The trade week ahead – Inflation

October 29, 2018

By FPMarkets.com

Never forget that inflation is the one thing that keeps a central banker up a night. They may talk about employment and GDP and the like, but inflation (either hyper or hypo inflation) is the stuff of nightmares.

Therefore the 2 main economic events on the inflation front this week are:

  • US: Personal Consumption Expenditure (PCE) (look to the core read) – No nightmares yet, but US inflation has the potential to rapidly extend upwards. There has been some in the market that have suggested that the Fed has been too slow to increase rates as inflation is likely to ran pass the target rate. A snap upside movement would put pressure on its ‘gradual rate path’. The previous read from August was a surprise PCE slowed to its lowest level in 18 months. However the year-on-year figures still show that US PCE is at or near the Federal Reserve’s target of 2%. The consensus Monday nights read is YoY to remain at 2%, which will justify with the Fed’s current policy path of raising rates – if it pops pass this, the market will jump on the USD.

 

  • Australia’ Consumer Price Index (CPI).
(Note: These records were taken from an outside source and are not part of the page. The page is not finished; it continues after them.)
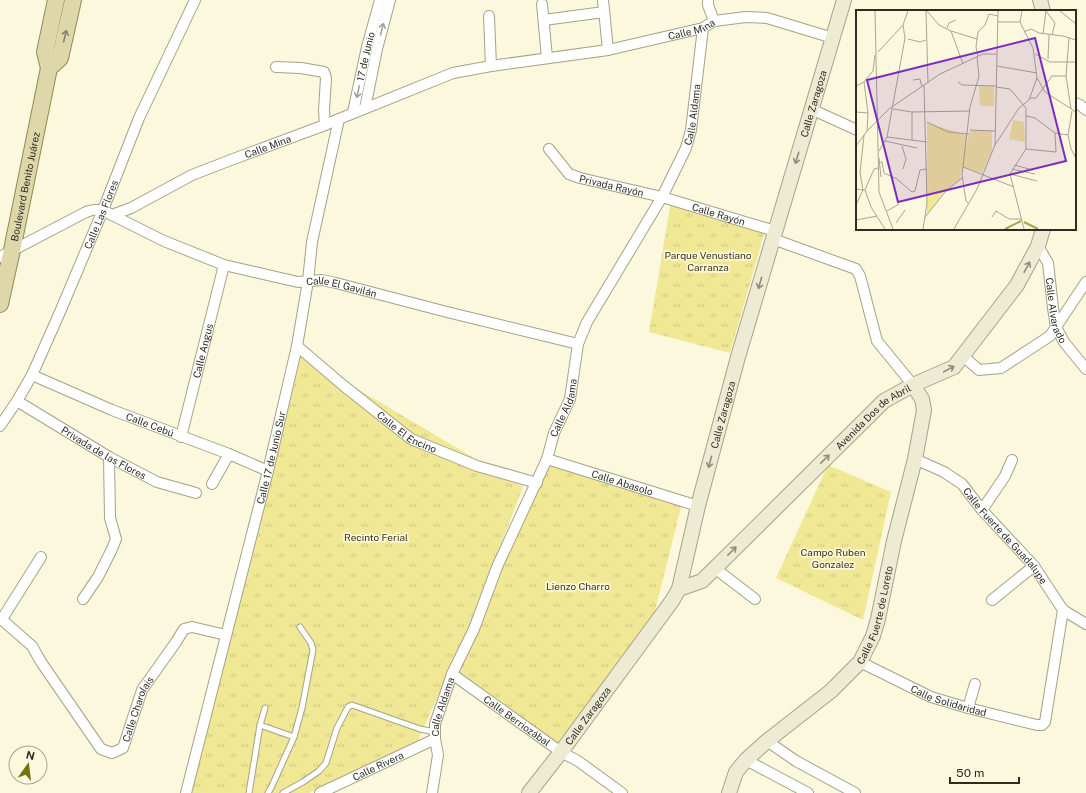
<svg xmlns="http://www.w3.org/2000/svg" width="1086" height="793" viewBox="0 0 1086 793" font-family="'Public Sans',sans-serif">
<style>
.park{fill:url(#park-tufts)}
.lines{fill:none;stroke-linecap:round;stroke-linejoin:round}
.lane-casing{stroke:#a4a288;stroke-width:7}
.street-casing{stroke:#a4a288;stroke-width:12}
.secondary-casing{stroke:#a4a288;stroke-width:16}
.primary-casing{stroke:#908a55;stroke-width:18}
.lane{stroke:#fff;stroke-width:5}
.street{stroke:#fff;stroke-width:10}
.secondary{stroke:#eeebd4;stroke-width:14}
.primary{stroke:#ddd7aa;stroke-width:16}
.oneway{stroke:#a0a09c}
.oneway2{stroke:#858266}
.oneway3{stroke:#8e8c7b}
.labels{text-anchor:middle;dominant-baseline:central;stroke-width:3.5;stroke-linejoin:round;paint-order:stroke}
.street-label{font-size:10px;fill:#2d2c22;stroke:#fbf8dd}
.park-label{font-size:10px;fill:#3c3710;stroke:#fbf8dd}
.inset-river{fill:none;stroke:#afa449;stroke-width:2}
.inset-road{fill:none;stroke:#a9a692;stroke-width:1}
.view{fill:#7b2cbf;fill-opacity:0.15;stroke:#7b2cbf;stroke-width:2}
.inset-edge{fill:none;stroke:#2d2c22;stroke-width:2}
</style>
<defs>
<pattern id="park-tufts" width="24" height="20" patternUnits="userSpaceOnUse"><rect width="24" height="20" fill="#f1e895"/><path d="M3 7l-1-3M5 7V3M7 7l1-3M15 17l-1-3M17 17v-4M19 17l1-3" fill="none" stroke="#cfc780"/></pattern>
</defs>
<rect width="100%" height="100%" fill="#fbf8dd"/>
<g class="park">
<path d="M671,201L765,231L730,353L649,332Z"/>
<path d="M300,355L523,487L472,620L549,466L682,503L652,623L558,743L449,676L464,638L415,747L309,793H190Z"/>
<path d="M828,465L891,492L863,620L776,578Z"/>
</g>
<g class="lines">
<defs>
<g id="lane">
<path d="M260,725L294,737L302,708L313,650L311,643L300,627"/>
<path d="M249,793L260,725L265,708"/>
<path d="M268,793L271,788L294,737"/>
<path d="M283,793L303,782L319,771L326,763L337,728L348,707L352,705L420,729L435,732"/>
</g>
<g id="street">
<path d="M603,0L608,50"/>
<path d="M708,0V5L714,21"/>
<path d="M542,4L547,58"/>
<path d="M489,16L491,66"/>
<path d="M544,20L604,12"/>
<path d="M276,67L301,68L324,72L326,78L324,110L325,125"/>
<path d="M1075,103L1080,105L1086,110"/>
<path d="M365,108L377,49L390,0"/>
<path d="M811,109L857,130"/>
<path id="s1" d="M353,112L367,47L380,0"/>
<path id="s2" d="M549,149L569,174L580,178L662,197L775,231"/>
<path id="s3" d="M112,215L164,241L224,265L298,282L322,280L336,283L447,312L578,344"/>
<path d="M773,239L856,269L860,276L877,341L913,385"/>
<path id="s4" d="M1038,246L1048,263L1053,308L1056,327L1064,342L1086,369"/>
<path id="s5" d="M0,257L86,212C97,208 101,209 112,215L131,208L192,175L236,158L325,125L339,119L453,73L491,66L608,50L703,28L714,21L746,17L767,18L833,38"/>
<path id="s6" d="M297,346L344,386L411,439L477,466L537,483"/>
<path d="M963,356L979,370L1001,368L1050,336L1086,282"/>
<path id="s7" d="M32,375L112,410L229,454L268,471"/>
<path id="s8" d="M17,401L109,457L157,482L196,493"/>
<path id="s9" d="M0,426L17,401L32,375L60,312L103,210L139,118L195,0"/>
<path id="s10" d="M181,437L224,265"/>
<path id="s11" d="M547,459L698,506"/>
<path id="s12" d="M915,459L944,472L962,484L982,510L1034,566L1063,610L1086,624"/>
<path d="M212,484L229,454"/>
<path d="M982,510L1005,476L1012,460"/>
<path d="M716,567L721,573L755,599"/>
<path d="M83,599L98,577L112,549L116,539L110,518L109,457"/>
<path d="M992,600L1034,566"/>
<path id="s13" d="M0,618L32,646L41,662L101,749L112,753L123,748L142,690L176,642L184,629L192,627L226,635"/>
<path d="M2,619L41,557"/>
<path id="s14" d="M860,662L931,697L968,708L1037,725H1042L1045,722L1063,610"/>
<path id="s15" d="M452,674L561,752L578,761L622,793"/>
<path d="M968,708L975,684"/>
<path d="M767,741L796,761L855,793"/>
<path d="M746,760L808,793"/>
<path id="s16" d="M186,793L268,471L297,346L308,281L312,242L339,119"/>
<path id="s17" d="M320,793L435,739"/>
<path id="s18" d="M432,793L438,755L435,739V724L452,674L474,629L497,567L547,459L554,433L570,399L578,344L587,322L662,197L686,148L691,130L703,28"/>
</g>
<g id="secondary">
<path d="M1040,0L1043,11"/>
<path id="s19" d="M679,589L702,581L884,401L913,385L954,367L1017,285L1038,246L1043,229"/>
<path id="s20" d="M529,793L561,752L672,601L679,589L698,506L738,357L844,0"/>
<path id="s21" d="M729,793L736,772L746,760L767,741L831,691L860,662L873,636L878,619L894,541L915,459L924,410L922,399L913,385"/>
</g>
<g id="primary">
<path d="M49,68L60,58L73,0"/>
<path id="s22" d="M0,304L12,250L49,68L45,52L56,0"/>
</g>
</defs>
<use href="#lane" class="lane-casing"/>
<use href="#street" class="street-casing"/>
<use href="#secondary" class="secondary-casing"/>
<use href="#primary" class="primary-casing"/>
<use href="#lane" class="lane"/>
<use href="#street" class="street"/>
<use href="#secondary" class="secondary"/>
<use href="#primary" class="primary"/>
</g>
<defs><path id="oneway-shaft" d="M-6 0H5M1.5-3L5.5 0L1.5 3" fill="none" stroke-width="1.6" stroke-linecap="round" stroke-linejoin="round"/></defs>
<g class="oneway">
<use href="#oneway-shaft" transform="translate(382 29) rotate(-76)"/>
<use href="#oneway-shaft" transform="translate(358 92) rotate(102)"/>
</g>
<use class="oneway2" href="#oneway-shaft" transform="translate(65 36) rotate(-77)"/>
<g class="oneway3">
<use href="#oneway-shaft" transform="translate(797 158) rotate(107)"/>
<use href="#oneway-shaft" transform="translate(1027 267) rotate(-62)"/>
<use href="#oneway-shaft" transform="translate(760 283) rotate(106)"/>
<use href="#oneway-shaft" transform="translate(949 369) rotate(-28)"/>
<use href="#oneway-shaft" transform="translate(825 459) rotate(-44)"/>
<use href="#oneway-shaft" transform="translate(710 462) rotate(105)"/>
<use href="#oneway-shaft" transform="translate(732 551) rotate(-45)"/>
</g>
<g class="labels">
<g class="street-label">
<text stroke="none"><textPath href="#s5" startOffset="737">Calle Mina</textPath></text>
<text stroke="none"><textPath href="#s1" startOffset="57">17 de Junio</textPath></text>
<text stroke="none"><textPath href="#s20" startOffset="757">Calle Zaragoza</textPath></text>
<text stroke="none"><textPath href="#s18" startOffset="736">Calle Aldama</textPath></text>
<text stroke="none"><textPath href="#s5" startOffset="295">Calle Mina</textPath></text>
<text stroke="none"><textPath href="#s2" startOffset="76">Privada Rayón</textPath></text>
<text stroke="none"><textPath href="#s22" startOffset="120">Boulevard Benito Juárez</textPath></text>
<text stroke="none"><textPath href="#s2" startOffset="187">Calle Rayón</textPath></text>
<text stroke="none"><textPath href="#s9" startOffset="235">Calle Las Flores</textPath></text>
<text stroke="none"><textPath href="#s3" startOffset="243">Calle El Gavilán</textPath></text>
<text stroke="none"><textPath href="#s4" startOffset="68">Calle Alvarado</textPath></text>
<text stroke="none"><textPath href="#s10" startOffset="89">Calle Angus</textPath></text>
<text stroke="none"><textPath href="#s18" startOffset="412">Calle Aldama</textPath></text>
<text stroke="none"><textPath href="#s20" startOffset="433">Calle Zaragoza</textPath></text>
<text stroke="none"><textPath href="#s19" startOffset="262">Avenida Dos de Abril</textPath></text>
<text stroke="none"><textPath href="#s7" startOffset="128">Calle Cebú</textPath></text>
<text stroke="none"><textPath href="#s6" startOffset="140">Calle El Encino</textPath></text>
<text stroke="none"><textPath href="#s8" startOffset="101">Privada de las Flores</textPath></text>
<text stroke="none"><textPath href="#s16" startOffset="346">Calle 17 de Junio Sur</textPath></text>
<text stroke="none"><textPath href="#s11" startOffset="79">Calle Abasolo</textPath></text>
<text stroke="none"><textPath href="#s12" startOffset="121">Calle Fuerte de Guadalupe</textPath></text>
<text stroke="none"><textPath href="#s21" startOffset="238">Calle Fuerte de Loreto</textPath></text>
<text stroke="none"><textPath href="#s14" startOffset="97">Calle Solidaridad</textPath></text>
<text stroke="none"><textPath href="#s18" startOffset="88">Calle Aldama</textPath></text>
<text stroke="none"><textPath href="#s13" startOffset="232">Calle Charolais</textPath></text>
<text stroke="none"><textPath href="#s20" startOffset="97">Calle Zaragoza</textPath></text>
<text stroke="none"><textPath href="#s15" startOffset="80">Calle Berriozábal</textPath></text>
<text stroke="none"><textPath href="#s17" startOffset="64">Calle Rivera</textPath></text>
</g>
<g class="park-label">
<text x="708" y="255">Parque Venustiano<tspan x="708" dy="12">Carranza</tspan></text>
<text x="376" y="537">Recinto Ferial</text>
<text x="833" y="552">Campo Ruben<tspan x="833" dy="12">Gonzalez</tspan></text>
<text x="578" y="586">Lienzo Charro</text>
</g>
</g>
<g transform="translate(856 10)">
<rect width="220" height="220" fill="#fbf8dd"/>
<path d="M123,75L138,76V96H124ZM157,110L168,112L169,132L153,129ZM71,113L111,125L109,142L114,121H136V141L126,163L106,157L104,169L89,181L71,205Z" fill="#f1e895"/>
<path class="inset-river" d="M168,212L182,219M149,219L165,211"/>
<path class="inset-road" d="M19,1L23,182L37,219M70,1L72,73M71,1L83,15L95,21L107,54M204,1L220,14M142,12H164M91,18L93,13L100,10M95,21L121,29M168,22L175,19L183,23L207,26L220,30M187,24L190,1L199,13L196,25M213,28L210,66L215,99M52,29L64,32L70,30M22,42L47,15M179,44L194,52H220M122,46L120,37L122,22L129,15L133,4L142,6M192,49L193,25M141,56L181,63M181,68L189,82L220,102M57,70L64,69L66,77M102,72L106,75L140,76M0,76L8,72L17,61L19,45M140,77L154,79L170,98V139L154,164L168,219M174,88H180L196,66H210M37,99L56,102L114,101M216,101L212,125L215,139L220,148M0,102L12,103M170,106L179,108L199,123L212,125M71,112L92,122L113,124M114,120L139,121M11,121L33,99L84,64L127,44H141M8,125L4,163L7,180H9L15,197L29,219M31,127L71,132M56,130V102M29,131L61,138M139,135L163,98L173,90L181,68L177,38L164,12L166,1M0,136L11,121L12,103L8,72M46,136L50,149L47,159M170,139L200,142L199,123M23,141L31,127L49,28L47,15L52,1M23,148L25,167M23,152H26L28,163L41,169L56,182L59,181L64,160L71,159M158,155L177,160M107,157L158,177M156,159L179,164M154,164L181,171M0,179L7,180L0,195M9,180L18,159L22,158M112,193L110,191L106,165L114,97L123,66L121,47M31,201L43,194M69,207L90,181L107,167M136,207L140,201L153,209H166M0,210L21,206M40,213L49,200M67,219L71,194L68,75M98,219L121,179L139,135L142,1"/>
<path class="view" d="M179,28L210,151L42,192L11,70Z"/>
<rect width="220" height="220" class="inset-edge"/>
</g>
<g transform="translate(28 765) rotate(14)"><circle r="19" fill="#fbf8dd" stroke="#a9a692"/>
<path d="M0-3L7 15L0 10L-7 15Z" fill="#7b7010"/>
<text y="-6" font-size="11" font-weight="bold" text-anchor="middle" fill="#2d2c22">N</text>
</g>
<path d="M950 777v6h69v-6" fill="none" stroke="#2d2c22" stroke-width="2"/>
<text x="956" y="777" font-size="12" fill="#2d2c22" stroke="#fbf8dd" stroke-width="3" paint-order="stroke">50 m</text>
</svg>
I suspect Philip Lowe and co are starting to understand the meaning of insomnia – the core mandate of the RBA is to maintain trimmed mean inflation between 2% and 3%. Since the third quarter of 2015 the core measures of CPI haven’t touch this level and until last quarter trimmed mean CPI had flatlined at 1.8% for six consecutive reads. Q2 did have some green shoot movements and seeing CPI increasing to 1.9% year-on-year. The reasoning; the employment boom has finally begun to eat into the employment slack and wage were beginning to shift. However the issue facing the RBA is housing; this has been a key driver of CPI. The change in housing in the third quarter is likely to be negative suggesting core inflation will spend another quarter below the target band and could even suggest its moving away once more, AUD I believe will suffer on Wednesday’s release.

 

One has to ask, is the RBA’s glass third quarters full view of the economy justified? There are three macro thematic issues facing the RBA’s neutral-Hawkish view.

  1. Housing and bank funding, housing market is already on the slide and global funding feed-throughs will market credit expensive over the coming 24 months – it could turn the RBA dovish
  2. China, the RBA is starting to acknowledge that the growth profile into China is slowing and again that could see the ¾ view shifting.
  3. AUD, the currency is in its favour currently however it has made no secret it would like it lower still. I have been very bullish on the USD for the last 18 months. However most strategist believe the USD appreciation will slow and could even reverse in the coming few quarters making Australian exports less competitive again – Another possible rethink

In short the RBA’s current stance although understandable could shift to dovish pretty quickly – the trade therefore is short AUD.